# Your objective
An exact copy of every record is needed.

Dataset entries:
-- Opening Marker --

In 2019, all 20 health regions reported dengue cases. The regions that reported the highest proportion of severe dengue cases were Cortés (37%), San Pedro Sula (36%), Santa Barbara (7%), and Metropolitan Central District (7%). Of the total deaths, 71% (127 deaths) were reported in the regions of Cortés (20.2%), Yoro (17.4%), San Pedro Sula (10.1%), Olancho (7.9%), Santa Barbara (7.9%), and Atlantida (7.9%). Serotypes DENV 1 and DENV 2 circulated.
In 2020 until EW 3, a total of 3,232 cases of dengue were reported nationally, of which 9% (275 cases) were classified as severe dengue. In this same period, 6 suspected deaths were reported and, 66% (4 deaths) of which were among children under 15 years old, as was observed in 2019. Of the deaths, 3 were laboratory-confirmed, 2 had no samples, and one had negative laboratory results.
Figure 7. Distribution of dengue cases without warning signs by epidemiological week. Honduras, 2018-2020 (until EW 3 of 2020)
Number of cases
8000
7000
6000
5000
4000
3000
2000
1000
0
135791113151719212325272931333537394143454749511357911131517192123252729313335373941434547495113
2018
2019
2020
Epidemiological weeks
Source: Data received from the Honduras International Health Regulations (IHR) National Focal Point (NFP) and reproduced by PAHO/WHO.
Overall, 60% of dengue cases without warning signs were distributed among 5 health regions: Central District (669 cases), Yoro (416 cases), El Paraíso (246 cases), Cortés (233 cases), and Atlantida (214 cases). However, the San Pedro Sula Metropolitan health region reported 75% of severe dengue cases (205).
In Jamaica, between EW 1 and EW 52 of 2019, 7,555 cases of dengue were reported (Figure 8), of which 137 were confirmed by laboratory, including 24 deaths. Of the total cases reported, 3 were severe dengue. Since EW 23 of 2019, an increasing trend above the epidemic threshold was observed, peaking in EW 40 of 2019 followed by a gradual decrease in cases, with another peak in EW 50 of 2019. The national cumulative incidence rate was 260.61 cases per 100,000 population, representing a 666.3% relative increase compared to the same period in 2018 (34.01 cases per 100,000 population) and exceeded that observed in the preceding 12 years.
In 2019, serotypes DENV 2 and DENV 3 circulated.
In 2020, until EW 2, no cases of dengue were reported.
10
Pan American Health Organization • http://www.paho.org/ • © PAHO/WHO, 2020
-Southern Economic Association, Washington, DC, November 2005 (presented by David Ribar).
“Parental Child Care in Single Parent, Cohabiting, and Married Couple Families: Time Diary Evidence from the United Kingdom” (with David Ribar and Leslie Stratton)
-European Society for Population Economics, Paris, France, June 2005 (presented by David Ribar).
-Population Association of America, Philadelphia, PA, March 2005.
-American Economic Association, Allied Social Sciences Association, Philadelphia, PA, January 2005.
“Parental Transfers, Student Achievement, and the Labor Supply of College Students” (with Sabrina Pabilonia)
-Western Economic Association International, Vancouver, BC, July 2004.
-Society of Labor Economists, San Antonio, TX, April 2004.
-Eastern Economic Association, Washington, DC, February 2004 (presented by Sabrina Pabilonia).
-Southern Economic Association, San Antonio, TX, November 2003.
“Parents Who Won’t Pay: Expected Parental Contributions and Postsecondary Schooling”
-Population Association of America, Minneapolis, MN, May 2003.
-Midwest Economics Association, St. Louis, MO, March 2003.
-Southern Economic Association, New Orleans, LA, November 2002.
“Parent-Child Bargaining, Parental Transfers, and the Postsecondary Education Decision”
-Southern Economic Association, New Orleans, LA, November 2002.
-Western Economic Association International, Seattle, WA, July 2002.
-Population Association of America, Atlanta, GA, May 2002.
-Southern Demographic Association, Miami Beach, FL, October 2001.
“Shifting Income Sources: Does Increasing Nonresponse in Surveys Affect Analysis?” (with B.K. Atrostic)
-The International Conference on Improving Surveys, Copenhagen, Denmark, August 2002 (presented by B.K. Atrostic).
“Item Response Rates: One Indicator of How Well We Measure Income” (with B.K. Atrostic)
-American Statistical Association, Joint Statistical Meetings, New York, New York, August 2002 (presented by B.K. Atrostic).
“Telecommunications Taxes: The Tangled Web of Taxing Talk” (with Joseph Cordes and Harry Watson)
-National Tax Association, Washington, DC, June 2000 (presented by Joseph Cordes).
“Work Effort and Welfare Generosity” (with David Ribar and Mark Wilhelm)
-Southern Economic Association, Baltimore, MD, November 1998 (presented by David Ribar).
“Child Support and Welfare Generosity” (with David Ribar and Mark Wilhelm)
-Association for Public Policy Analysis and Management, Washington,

-- Closing Marker --

# Answer space
In 2019, all 20 health regions reported dengue cases. The regions that reported the highest proportion of severe dengue cases were Cortés (37%), San Pedro Sula (36%), Santa Barbara (7%), and Metropolitan Central District (7%). Of the total deaths, 71% (127 deaths) were reported in the regions of Cortés (20.2%), Yoro (17.4%), San Pedro Sula (10.1%), Olancho (7.9%), Santa Barbara (7.9%), and Atlantida (7.9%). Serotypes DENV 1 and DENV 2 circulated.
In 2020 until EW 3, a total of 3,232 cases of dengue were reported nationally, of which 9% (275 cases) were classified as severe dengue. In this same period, 6 suspected deaths were reported and, 66% (4 deaths) of which were among children under 15 years old, as was observed in 2019. Of the deaths, 3 were laboratory-confirmed, 2 had no samples, and one had negative laboratory results.
Figure 7. Distribution of dengue cases without warning signs by epidemiological week. Honduras, 2018-2020 (until EW 3 of 2020)
Number of cases
8000
7000
6000
5000
4000
3000
2000
1000
0
135791113151719212325272931333537394143454749511357911131517192123252729313335373941434547495113
2018
2019
2020
Epidemiological weeks
Source: Data received from the Honduras International Health Regulations (IHR) National Focal Point (NFP) and reproduced by PAHO/WHO.
Overall, 60% of dengue cases without warning signs were distributed among 5 health regions: Central District (669 cases), Yoro (416 cases), El Paraíso (246 cases), Cortés (233 cases), and Atlantida (214 cases). However, the San Pedro Sula Metropolitan health region reported 75% of severe dengue cases (205).
In Jamaica, between EW 1 and EW 52 of 2019, 7,555 cases of dengue were reported (Figure 8), of which 137 were confirmed by laboratory, including 24 deaths. Of the total cases reported, 3 were severe dengue. Since EW 23 of 2019, an increasing trend above the epidemic threshold was observed, peaking in EW 40 of 2019 followed by a gradual decrease in cases, with another peak in EW 50 of 2019. The national cumulative incidence rate was 260.61 cases per 100,000 population, representing a 666.3% relative increase compared to the same period in 2018 (34.01 cases per 100,000 population) and exceeded that observed in the preceding 12 years.
In 2019, serotypes DENV 2 and DENV 3 circulated.
In 2020, until EW 2, no cases of dengue were reported.
10
Pan American Health Organization • http://www.paho.org/ • © PAHO/WHO, 2020
-Southern Economic Association, Washington, DC, November 2005 (presented by David Ribar).
“Parental Child Care in Single Parent, Cohabiting, and Married Couple Families: Time Diary Evidence from the United Kingdom” (with David Ribar and Leslie Stratton)
-European Society for Population Economics, Paris, France, June 2005 (presented by David Ribar).
-Population Association of America, Philadelphia, PA, March 2005.
-American Economic Association, Allied Social Sciences Association, Philadelphia, PA, January 2005.
“Parental Transfers, Student Achievement, and the Labor Supply of College Students” (with Sabrina Pabilonia)
-Western Economic Association International, Vancouver, BC, July 2004.
-Society of Labor Economists, San Antonio, TX, April 2004.
-Eastern Economic Association, Washington, DC, February 2004 (presented by Sabrina Pabilonia).
-Southern Economic Association, San Antonio, TX, November 2003.
“Parents Who Won’t Pay: Expected Parental Contributions and Postsecondary Schooling”
-Population Association of America, Minneapolis, MN, May 2003.
-Midwest Economics Association, St. Louis, MO, March 2003.
-Southern Economic Association, New Orleans, LA, November 2002.
“Parent-Child Bargaining, Parental Transfers, and the Postsecondary Education Decision”
-Southern Economic Association, New Orleans, LA, November 2002.
-Western Economic Association International, Seattle, WA, July 2002.
-Population Association of America, Atlanta, GA, May 2002.
-Southern Demographic Association, Miami Beach, FL, October 2001.
“Shifting Income Sources: Does Increasing Nonresponse in Surveys Affect Analysis?” (with B.K. Atrostic)
-The International Conference on Improving Surveys, Copenhagen, Denmark, August 2002 (presented by B.K. Atrostic).
“Item Response Rates: One Indicator of How Well We Measure Income” (with B.K. Atrostic)
-American Statistical Association, Joint Statistical Meetings, New York, New York, August 2002 (presented by B.K. Atrostic).
“Telecommunications Taxes: The Tangled Web of Taxing Talk” (with Joseph Cordes and Harry Watson)
-National Tax Association, Washington, DC, June 2000 (presented by Joseph Cordes).
“Work Effort and Welfare Generosity” (with David Ribar and Mark Wilhelm)
-Southern Economic Association, Baltimore, MD, November 1998 (presented by David Ribar).
“Child Support and Welfare Generosity” (with David Ribar and Mark Wilhelm)
-Association for Public Policy Analysis and Management, Washington,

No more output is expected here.